Der Bereich Empfängerkonfiguration dürfte die kontroverseste Änderung im Bereich Exchange Server 2007 sein. Hier werden alle Einstellungen vorgenommen, die den Exchange-Bereich der Benutzerkontenverwaltung betreffen. Dies umfasst sowohl die Postfachverwaltung aus dem Exchange System Manager als auch die Funktionen, die in Version 2003 in die Active Directory Benutzer und Computer (ADUC)-Komponente integriert waren. Dies bedeutet unter anderem, dass bei der Anlage eines neuen Benutzers in ADUC kein Postfach mehr erzeugt und zugeordnet werden kann. Dies muss in einem zweiten Schritt in der EMC geschehen oder über ein Skript in der PowerShell. Ersatzweise ist es möglich, Benutzer in der EMC zu erzeugen.

Bild 5: Die Oberfläche unterteilt sich in Navigationsbereich, Arbeitsbereich und Aktionsleiste.

In vielen Unternehmen ist die Verwaltung von Benutzerkonten inklusive ihrer E-Mail-Postfächer organisatorisch vom Betrieb der E-Mail-Server-Landschaft getrennt. Dies ist mit den neuen Anwendungen nicht mehr so einfach möglich. Hier werden vielerorts die Prozesse angepasst werden müssen, falls Microsoft das Konzept in der endgültigen Version so belässt.

Bild 6: Der Bereich Toolbox enthält die Analyzer- Programme, die nun zum Lieferumfang gehören.

Im Bereich Toolbox finden sich verschiedene Hilfsprogramme und Anwendungen von Drittanbietern. Hierzu zählen insbesondere die verschiedenen Analyzer-Werkzeuge, wie der Exchange Best Practice Analyzer (ExBPA), die jetzt Teil des Lieferumfangs sind.

Zusammenfassung

In der kommenden Generation von Serversoftware versucht Microsoft durch ein neues Administrationskonzept, die Belange des steigenden Anteils von großen Serverlandschaften zu berücksichtigen. Mit der Microsoft PowerShell steht eine leistungsfähige neue Kommandozeilenumgebung zur Verfügung, die zukünftig die Basis für Administrationsprogramme bildet. Grafische Oberflächen bauen auf deren Funktionen auf. Sie bilden aber nur noch einen Teil des Funktionsumfangs der PowerShell ab. Seltener benötigte Funktionen sind nur noch über die Kommandozeile zugänglich.

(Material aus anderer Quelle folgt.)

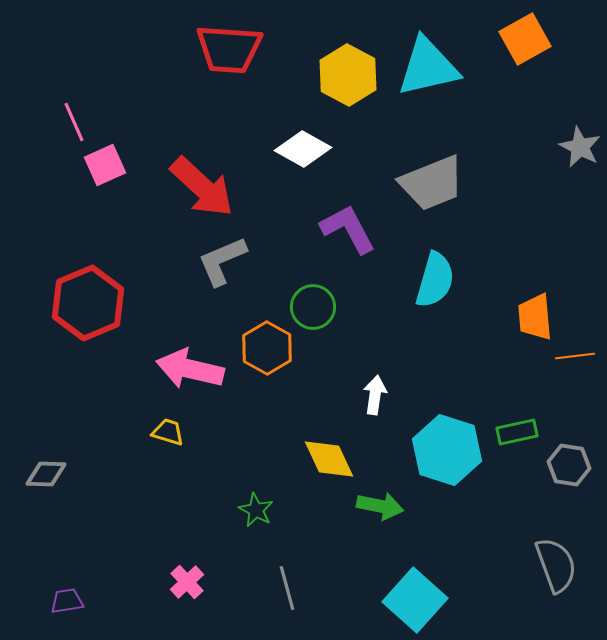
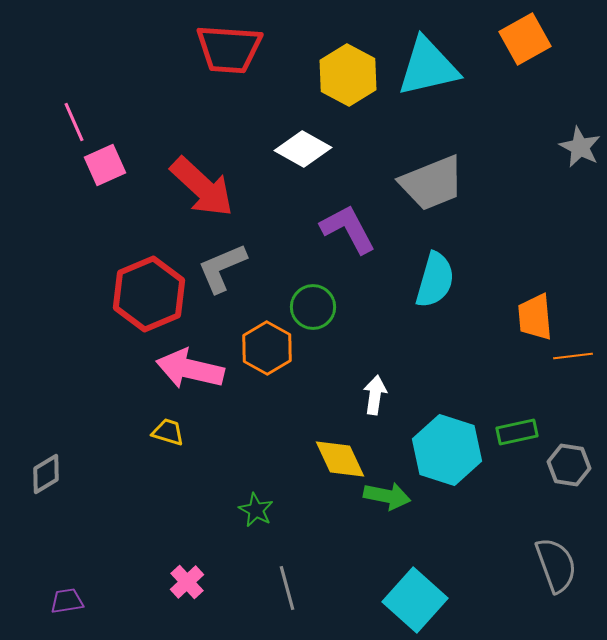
gray L-shape: moved 7 px down
red hexagon: moved 61 px right, 9 px up
orange line: moved 2 px left
yellow diamond: moved 11 px right
gray diamond: rotated 33 degrees counterclockwise
green arrow: moved 7 px right, 10 px up
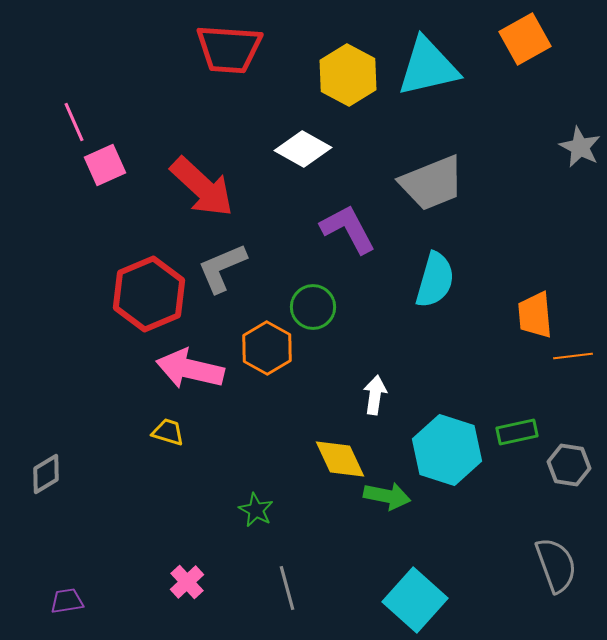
orange trapezoid: moved 2 px up
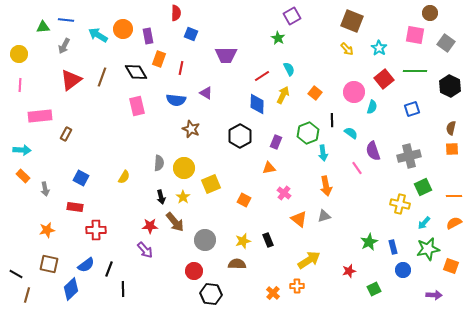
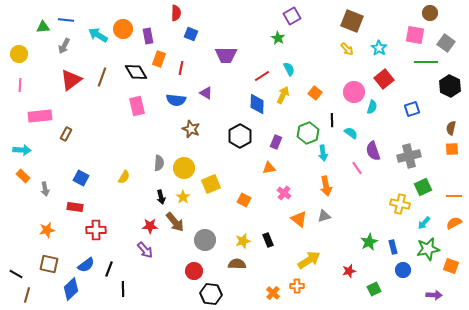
green line at (415, 71): moved 11 px right, 9 px up
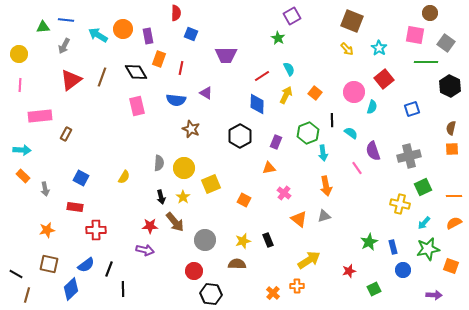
yellow arrow at (283, 95): moved 3 px right
purple arrow at (145, 250): rotated 36 degrees counterclockwise
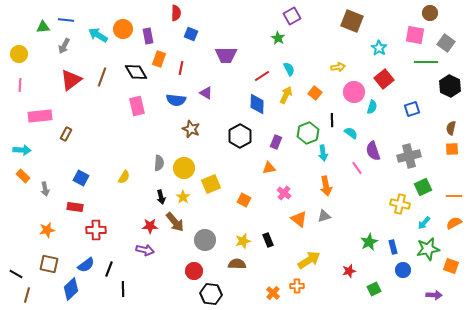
yellow arrow at (347, 49): moved 9 px left, 18 px down; rotated 56 degrees counterclockwise
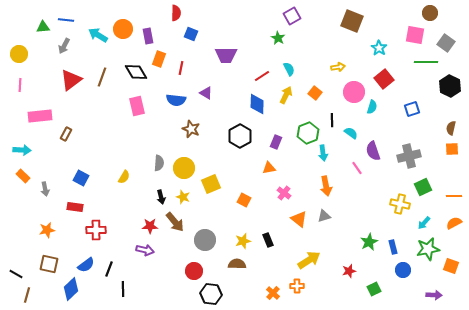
yellow star at (183, 197): rotated 16 degrees counterclockwise
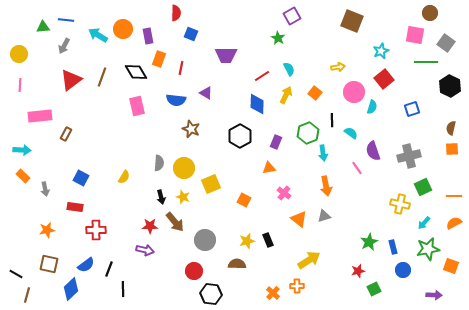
cyan star at (379, 48): moved 2 px right, 3 px down; rotated 14 degrees clockwise
yellow star at (243, 241): moved 4 px right
red star at (349, 271): moved 9 px right
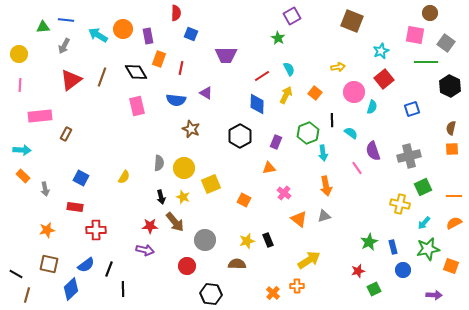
red circle at (194, 271): moved 7 px left, 5 px up
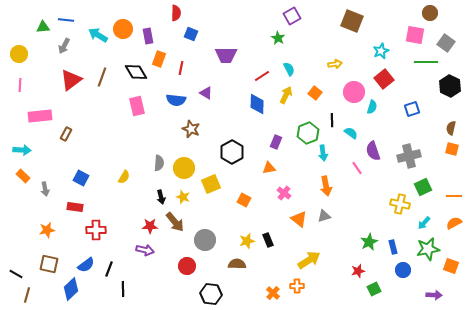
yellow arrow at (338, 67): moved 3 px left, 3 px up
black hexagon at (240, 136): moved 8 px left, 16 px down
orange square at (452, 149): rotated 16 degrees clockwise
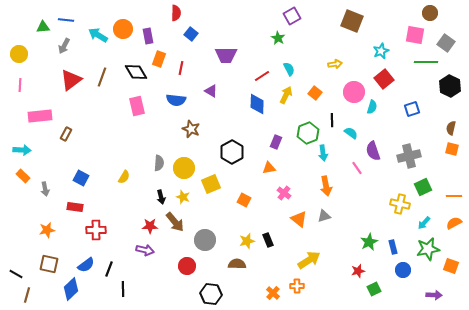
blue square at (191, 34): rotated 16 degrees clockwise
purple triangle at (206, 93): moved 5 px right, 2 px up
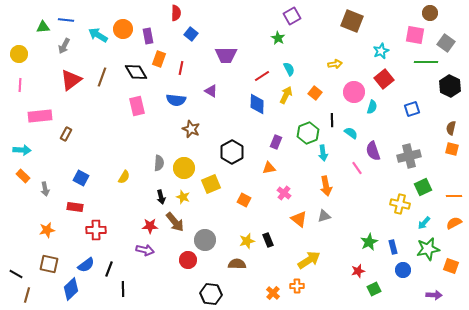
red circle at (187, 266): moved 1 px right, 6 px up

Exchange Server 2007 ist der Vorreiter dieses neuen Administrationskonzepts und die Exchange Management Shell die um Exchange-spezifische Befehle erweiterte PowerShell. Die Exchange Management Console baut als grafische Oberfläche darauf auf. Die Befehle der neuen Shell machen die vielerorts vorhandenen Skriptbibliotheken weitgehend überflüssig, die EMC ist durch eine Neuordnung der Funktionsstruktur übersichtlicher geworden. Größtes Manko der neuen Version dürfte die abgeschaffte Integration von Exchange mit der Benutzerverwaltung ADUC sein.